**WHAT IS REQUIRED**
Only the line containing "M 1306,1056 L" and the lines after it, through the end of the data below, are to be returned, each exactly as it stands.

**RECORDS FOR PROCESSING**
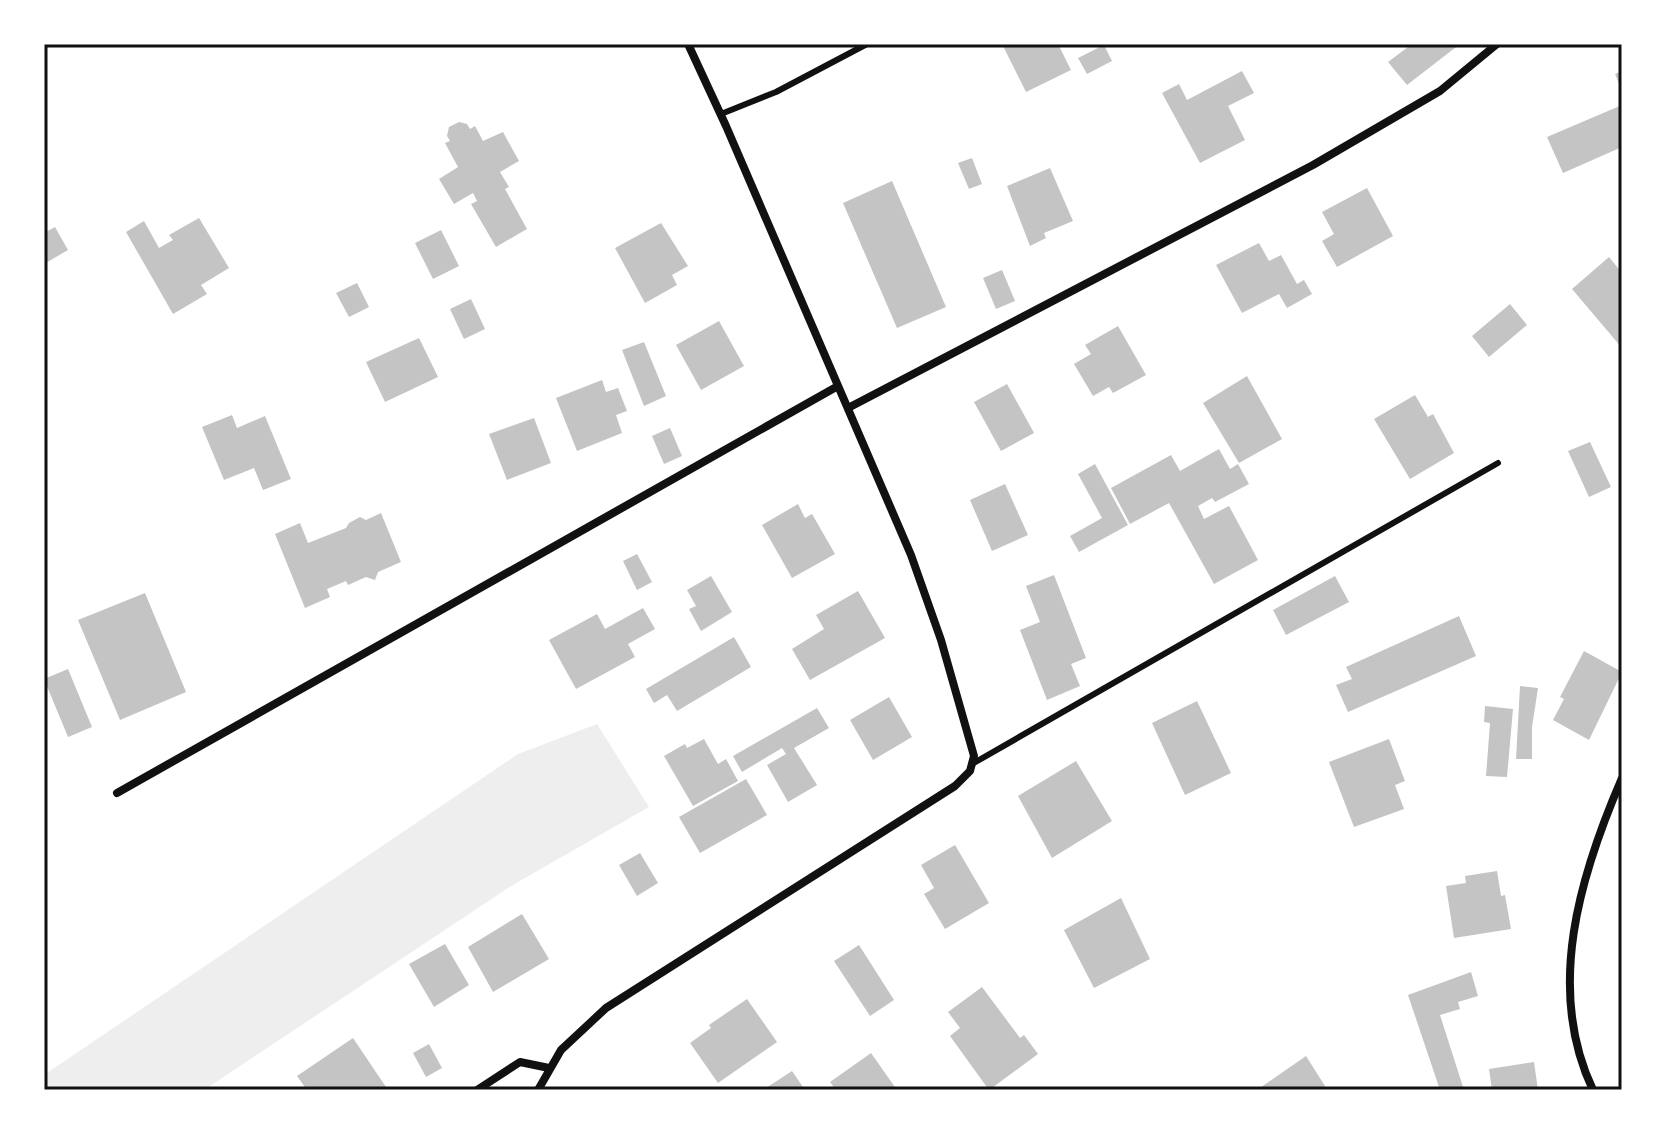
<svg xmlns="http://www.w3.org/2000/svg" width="1666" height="1134" viewBox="0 0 1666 1134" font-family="Helvetica,sans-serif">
<rect width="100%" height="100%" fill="#fff"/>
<path fill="#eee" d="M 597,724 L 649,807 L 511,886 L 204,1090 L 44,1090 L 44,1075 L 518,754 Z"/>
<path fill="#c4c4c4" d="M 1002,44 L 1058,44 L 1071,70 L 1026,92 Z
M 1412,44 L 1460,44 L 1407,85 L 1388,62 Z
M 1104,45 L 1112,61 L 1087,74 L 1078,58 Z
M 1242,71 L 1254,93 L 1228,106 L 1245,140 L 1200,163 L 1162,93 L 1179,84 L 1187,100 Z
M 1622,71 L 1622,91 L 1615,74 Z
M 1622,105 L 1622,147 L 1563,173 L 1547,137 Z
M 459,122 L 467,124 L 470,129 L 475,126 L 483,141 L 503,132 L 519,161 L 500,172 L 509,187 L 505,189 L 527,229 L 496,247 L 471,204 L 477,201 L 473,193 L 454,204 L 439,179 L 458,167 L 445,143 L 450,141 L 447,136 L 449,127 Z
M 972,158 L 982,184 L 969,189 L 958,163 Z
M 1050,168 L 1073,221 L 1044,233 L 1046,238 L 1030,246 L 1007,186 Z
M 892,181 L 946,307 L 897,328 L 843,203 Z
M 1367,188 L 1393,236 L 1337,267 L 1322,241 L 1334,234 L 1322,212 Z
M 199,218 L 229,268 L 201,285 L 207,294 L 173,314 L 126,232 L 144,221 L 159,248 L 173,240 L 169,235 Z
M 661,223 L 688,266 L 672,275 L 677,285 L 645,303 L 615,248 Z
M 55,227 L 68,250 L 44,264 L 44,233 Z
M 441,230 L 459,266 L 433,279 L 415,243 Z
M 1259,243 L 1269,261 L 1281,255 L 1297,284 L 1304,280 L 1312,294 L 1287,308 L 1279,294 L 1242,313 L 1216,265 Z
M 1609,257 L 1622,273 L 1622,348 L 1572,289 Z
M 1002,270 L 1015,301 L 996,309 L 983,278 Z
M 357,283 L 369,307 L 349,317 L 336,293 Z
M 471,299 L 485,329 L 464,339 L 450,309 Z
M 1510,304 L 1527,325 L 1489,357 L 1472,336 Z
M 719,321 L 744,366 L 701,390 L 676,345 Z
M 1118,326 L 1146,375 L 1113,393 L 1109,387 L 1093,396 L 1074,364 L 1091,354 L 1085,345 Z
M 419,338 L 438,377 L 385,402 L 366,362 Z
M 644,342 L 666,396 L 644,406 L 622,350 Z
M 1247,376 L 1282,439 L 1239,463 L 1203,403 Z
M 602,380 L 606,392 L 618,388 L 627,411 L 616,415 L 622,433 L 577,451 L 556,398 Z
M 1007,384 L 1034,433 L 1001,451 L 974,402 Z
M 1415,395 L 1428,417 L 1433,414 L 1454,453 L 1410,479 L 1374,419 Z
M 232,415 L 237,428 L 265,416 L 291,479 L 263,490 L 254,468 L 224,480 L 202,427 Z
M 534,418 L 551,463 L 507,480 L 489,434 Z
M 670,428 L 682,456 L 664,464 L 652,436 Z
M 1590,442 L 1611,487 L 1589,497 L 1568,451 Z
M 1219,449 L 1230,469 L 1238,464 L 1249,484 L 1215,502 L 1212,498 L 1198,506 L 1204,519 L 1229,506 L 1258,560 L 1214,584 L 1169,503 L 1130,524 L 1111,488 L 1171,455 L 1180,471 Z
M 1095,464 L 1128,525 L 1079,552 L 1070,536 L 1102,518 L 1078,474 Z
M 1005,484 L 1028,535 L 992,551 L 970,500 Z
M 798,504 L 805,518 L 812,514 L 835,554 L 792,578 L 762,525 Z
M 381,513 L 401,562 L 378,572 L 375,580 L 366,577 L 348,585 L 346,581 L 327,589 L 330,597 L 305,608 L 275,534 L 300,523 L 308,543 L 346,528 L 349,523 L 360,517 L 366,520 Z
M 637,554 L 652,582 L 637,590 L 623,561 Z
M 1054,575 L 1086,658 L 1071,664 L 1080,686 L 1047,700 L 1020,630 L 1040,622 L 1026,586 Z
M 711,576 L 732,612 L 701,631 L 689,609 L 696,606 L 687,590 Z
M 1335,576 L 1349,602 L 1286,635 L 1273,610 Z
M 858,591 L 885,638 L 810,680 L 792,649 L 824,629 L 816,615 Z
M 145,593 L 186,692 L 120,720 L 78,620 Z
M 643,608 L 655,629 L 628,644 L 635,657 L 576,689 L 549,640 L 597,614 L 605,629 Z
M 1459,616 L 1476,656 L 1348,712 L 1336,685 L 1352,679 L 1346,667 Z
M 734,637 L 751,667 L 677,711 L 667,695 L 654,703 L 646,689 Z
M 1584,651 L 1622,672 L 1589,740 L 1553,720 L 1564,699 L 1560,697 Z
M 68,669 L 92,727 L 68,737 L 44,679 Z
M 1520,686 L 1538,688 L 1532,727 L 1532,759 L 1516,759 Z
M 889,697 L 912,737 L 873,760 L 850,720 Z
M 1197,701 L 1231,773 L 1185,795 L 1152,723 Z
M 1485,706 L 1513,709 L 1507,777 L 1486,776 L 1490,723 L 1484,722 Z
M 817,708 L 829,728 L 794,748 L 817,785 L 788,802 L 767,765 L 786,754 L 782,748 L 742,772 L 733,756 Z
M 704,739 L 718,764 L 726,759 L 738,781 L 693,806 L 664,756 L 685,744 L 687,748 Z
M 1389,739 L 1405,781 L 1395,785 L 1404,809 L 1354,827 L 1329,762 Z
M 1076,761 L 1112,821 L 1052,858 L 1018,796 Z
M 746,779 L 767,815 L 700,853 L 679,817 Z
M 955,845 L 989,903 L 945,929 L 924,894 L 934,888 L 921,865 Z
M 640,853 L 658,883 L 637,896 L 619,865 Z
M 1497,871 L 1501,896 L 1505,895 L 1511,929 L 1454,938 L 1446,886 L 1466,883 L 1465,876 Z
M 1121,898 L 1150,959 L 1094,988 L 1064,930 Z
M 522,914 L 549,959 L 493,992 L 468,947 Z
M 445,944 L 469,985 L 434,1007 L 409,964 Z
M 859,945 L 894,1000 L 870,1016 L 834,961 Z
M 1471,972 L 1478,996 L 1458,1002 L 1460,1009 L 1440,1015 L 1464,1090 L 1440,1090 L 1408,995 Z
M 982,987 L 1020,1038 L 1024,1035 L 1038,1054 L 989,1090 L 950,1036 L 960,1028 L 948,1012 Z
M 747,999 L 777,1042 L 718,1083 L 690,1043 L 711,1028 L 709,1025 Z
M 353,1038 L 386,1087 L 382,1090 L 307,1090 L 297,1076 Z
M 429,1044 L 442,1068 L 426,1077 L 413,1053 Z
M 871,1053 L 897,1090 L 836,1090 L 830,1082 Z
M 1306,1056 L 1325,1086 L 1320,1090 L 1257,1090 Z
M 1534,1062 L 1538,1090 L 1492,1090 L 1489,1069 Z
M 792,1071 L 805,1090 L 763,1090 Z"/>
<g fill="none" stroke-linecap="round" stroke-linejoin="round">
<path stroke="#111" stroke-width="6" d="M 721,114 L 776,92 L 867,44
M 972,764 L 1498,463"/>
<path stroke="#111" stroke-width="8" d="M 848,408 L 1313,165 L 1440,91 L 1497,44
M 117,793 L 838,386
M 477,1090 L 520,1062 L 549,1068
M 538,1090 L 561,1050 L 606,1008 L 955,786 L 970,771 L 974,756 L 941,640 L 911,555 L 726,126 L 688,44
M 1593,1090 C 1545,989 1580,875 1622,778"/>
</g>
<rect width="1666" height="1134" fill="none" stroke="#ffffff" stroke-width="92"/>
<rect x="46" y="46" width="1574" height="1042" fill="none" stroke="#111" stroke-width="3"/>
</svg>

**OUTPUT OF THE EXERCISE**
M 1306,1056 L 1325,1086 L 1320,1090 L 1257,1090 Z
M 1534,1062 L 1538,1090 L 1492,1090 L 1489,1069 Z
M 792,1071 L 805,1090 L 763,1090 Z"/>
<g fill="none" stroke-linecap="round" stroke-linejoin="round">
<path stroke="#111" stroke-width="6" d="M 721,114 L 776,92 L 867,44
M 972,764 L 1498,463"/>
<path stroke="#111" stroke-width="8" d="M 848,408 L 1313,165 L 1440,91 L 1497,44
M 117,793 L 838,386
M 477,1090 L 520,1062 L 549,1068
M 538,1090 L 561,1050 L 606,1008 L 955,786 L 970,771 L 974,756 L 941,640 L 911,555 L 726,126 L 688,44
M 1593,1090 C 1545,989 1580,875 1622,778"/>
</g>
<rect width="1666" height="1134" fill="none" stroke="#ffffff" stroke-width="92"/>
<rect x="46" y="46" width="1574" height="1042" fill="none" stroke="#111" stroke-width="3"/>
</svg>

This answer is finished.